In fact, says Len Nichols of the New America Foundation, the individual mandate was originally a Republican idea. "It was invented by Mark Pauly to give to George Bush Sr. back in the day, as a competition to the employer mandate focus of the Democrats at the time."
The 'Free-Rider Effect'
Pauly, a conservative health economist at the University of Pennsylvania's Wharton School, says it wasn't just his idea. Back in the late 1980s — when Democrats were pushing not just a requirement for employers to provide insurance, but also the possibility of a government-sponsored single-payer system — "a group of economists and health policy people, market-oriented, sat down and said, 'Let's see if we can come up with a health reform proposal that would preserve a role for markets but would also achieve universal coverage.' "
The idea of the individual mandate was about the only logical way to get there, Pauly says. That's because even with the most generous subsidies or enticements, "there would always be some Evel Knievels of health insurance, who would decline coverage even if the subsidies were very generous, and even if they could afford it, quote unquote, so if you really wanted to close the gap, that's the step you'd have to take."
One reason the individual mandate appealed to conservatives is because it called for individual responsibility to address what economists call the "free-rider effect." That's the fact that if a person is in an accident or comes down with a dread disease, that person is going to get medical care, and someone is going to pay for it.

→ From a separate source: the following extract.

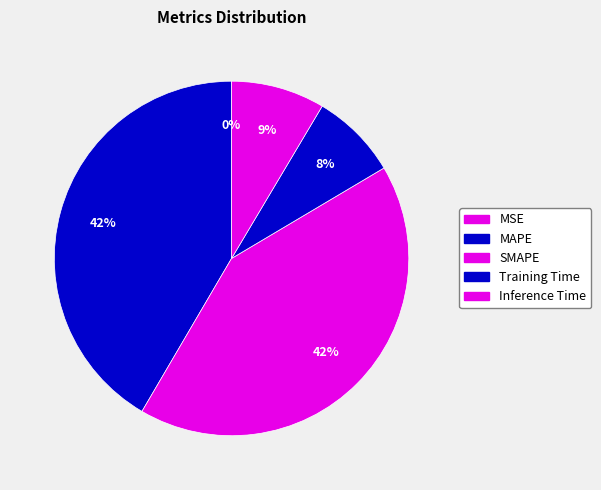

What is the ratio of the value at SMAPE to the value at MAPE?

1.0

"We called this responsible national health insurance," says Pauly. "There was a kind of an ethical and moral support for the notion that people shouldn't be allowed to free-ride on the charity of fellow citizens."
Originally posted by Mr Sunchine
reply to post by maybereal11
Medicare and Medicaid will both eventually have to be phased out over time. They are both nearly insolvent and they are unsustainable for a country that is 14 trillion dollars in debt. If you add in the nearly 100 trillion in unfunded liablilities like Medicare, Medicaid, and Social Security then there is no way to fund them going forward. We cannot just keep printing funny money forever while being a hundred trillion dollars in debt, eventually the rest of the world will get wise to our little tricks.
It won't be a choice to end Medicare, Medicaid, and Social Security. It will be a desperate act of survival for the nation.
Originally posted by Mr Sunchine
reply to post by maybereal11
Medicare and Medicaid will both eventually have to be phased out over time.
Miami Serves As Model In Medicare Fraud Crackdown
by Greg Allen
February 23, 2010
February 23, 2010 When it comes to health care fraud, schemes that target Medicare are among the most common and lucrative. That's because the $400 billion federal program is a fat and easy target.
The Obama administration, which has otherwise proposed a spending freeze on many federal programs, has requested an increase for an effort to crack down on Medicare fraud.
The government's effort to root out scams has proven successful in the Miami area, which leads the nation in Medicare fraud and in Medicare fraud prosecutions.
In December, federal authorities broke up a $40 million Medicare fraud scheme involving home health care services. Among those arrested was a family doctor who is charged with referring more than 1,200 Medicare recipients for home health services they didn't need. It was big even by Miami standards.
Eric Bustillo, head of the economic crimes section at the U.S. Attorney's Office in Miami, says last year alone, his lawyers prosecuted nearly $1 billion in fraudulent Medicare claims.